Elvis Costello & The Imposters – A Boy Named If (Capitol)

Elvis Costello & The Imposters pump it up on this, the be-speckled-one’s 32nd studio album.

In 1977 Elvis’ aim was true and now, 45 years later, he’s still on the mark as he and his Imposters (The Attractions with Davey Faragher replacing Bruce Thomas on bass) mine their own golden legacy with this new album.

Elvis CostelloMind you, Elvis, like many his age (67) has been keenly aware of his own musical legacy of late. Last year’s Spanish Model was a “reimagining” of 1978’s This Year’s Model.  And, to be honest there are times during A Boy Named If when tunes like Pump It Up and Lip Service come to mind.

And while I admire Costello’s willingness to expand and experiment with his musical palette, I do love this early-era that Elvis seems to be channeling here.

The album virtually explodes with Farwell, OK, a thinly-disguised re-write of Larry WilliamsDizzy Miss Lizzy…complete with swirling organ and shotgun drumming. While the music may not be the most original, the lyrics are pure Elvis, even getting in a Velvet Elvis reference for good measure.

Costello, who had a cancer scare a few years back, sounds in great voice. This is the raspy, rocking Elvis I prefer to his later attempts to croon.

Next up is the title track. And what, or who, is A Boy Named If? According to Elvis its, “the last days of a bewildered boyhood to that mortifying moment when you are told to stop acting like a child – which for most men (and perhaps a few gals, too) can be any time in the next 50 years.” the “IF” standing for “invisible friend”.  Don’t worry if it doesn’t make much sense…the music carries the song.

And now you can add Penelope to Alison and Veronica  to the list of Elvis’ gals in songs. This Penelope is Penelope Halfpenny  and the sound is classic Costello. She should be around for a few years.

One old song that is recently been expurgated is Oliver’s Army. Fortunately a new tune, The Difference, is here to replace it, also featuring the same ABBA-inspired piano run that drove Oliver.

As good as the opening salvo of songs are here, it is the middle of the album that holds the meat thanks to the searing What If I Can’t Give You Anything But Love…which, coming from Elvis, sounds like a threat.

Paint The Red Rose Blue is a ballad…lovely and sincere…not an ironic lyric to be found anywhere…which is something the younger Elvis would have struggled with.
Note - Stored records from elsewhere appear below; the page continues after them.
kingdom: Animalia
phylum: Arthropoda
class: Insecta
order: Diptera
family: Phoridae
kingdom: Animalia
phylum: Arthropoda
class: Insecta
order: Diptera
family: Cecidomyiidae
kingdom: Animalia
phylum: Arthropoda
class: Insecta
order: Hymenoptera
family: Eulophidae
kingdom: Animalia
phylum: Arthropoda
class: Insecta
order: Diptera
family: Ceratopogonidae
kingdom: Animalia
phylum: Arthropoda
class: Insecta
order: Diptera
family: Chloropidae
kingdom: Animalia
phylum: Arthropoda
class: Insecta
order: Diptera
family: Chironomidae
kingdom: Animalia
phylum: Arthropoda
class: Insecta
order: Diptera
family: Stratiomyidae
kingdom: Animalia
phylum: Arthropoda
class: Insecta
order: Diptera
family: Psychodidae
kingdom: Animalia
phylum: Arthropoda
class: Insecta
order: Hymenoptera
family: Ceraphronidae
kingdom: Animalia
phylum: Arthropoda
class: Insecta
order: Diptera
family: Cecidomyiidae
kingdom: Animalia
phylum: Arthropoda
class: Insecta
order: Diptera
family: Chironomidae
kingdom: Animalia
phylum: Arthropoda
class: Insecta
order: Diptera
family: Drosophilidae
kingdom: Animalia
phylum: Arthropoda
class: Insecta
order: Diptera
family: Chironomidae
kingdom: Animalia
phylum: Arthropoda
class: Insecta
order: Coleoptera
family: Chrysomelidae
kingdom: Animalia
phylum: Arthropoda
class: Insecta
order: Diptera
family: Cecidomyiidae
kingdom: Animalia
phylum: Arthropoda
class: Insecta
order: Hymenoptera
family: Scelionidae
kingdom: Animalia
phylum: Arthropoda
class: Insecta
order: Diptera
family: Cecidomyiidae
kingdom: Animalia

Then there’s the wordy rocker Mistook Me For A Friend before we land on My Most Beautiful Mistake. The opening line is classic Elvis: “She was a part-time waitress with a dream of greatness.”  This is Elvis at his best and Nicole Atkins joins in on harmonies making it that much better. He even sneaks in a reference to The MarvelettesHunter Gets Captured By The Game.

Magnificent Hurt picks up the intensity and then The Man You Love To Hate and The Death Of Magic Thinking take us out amidst pummeling drums that sound like they were lifted from Stranded In The Jungle.

If the album ended there, it would be close to perfect.

But two more tracks, Trick Out The Truth and Mr. Crescent cause Elvis and Co to overstay their welcome. Neither tune is bad, just unnecessary in this context. In another time and place they would be cherished B-sides.

No matter, A Boy Named If is my favourite Elvis Costello to emerge in quite a while. EC is always good, but here he’s great.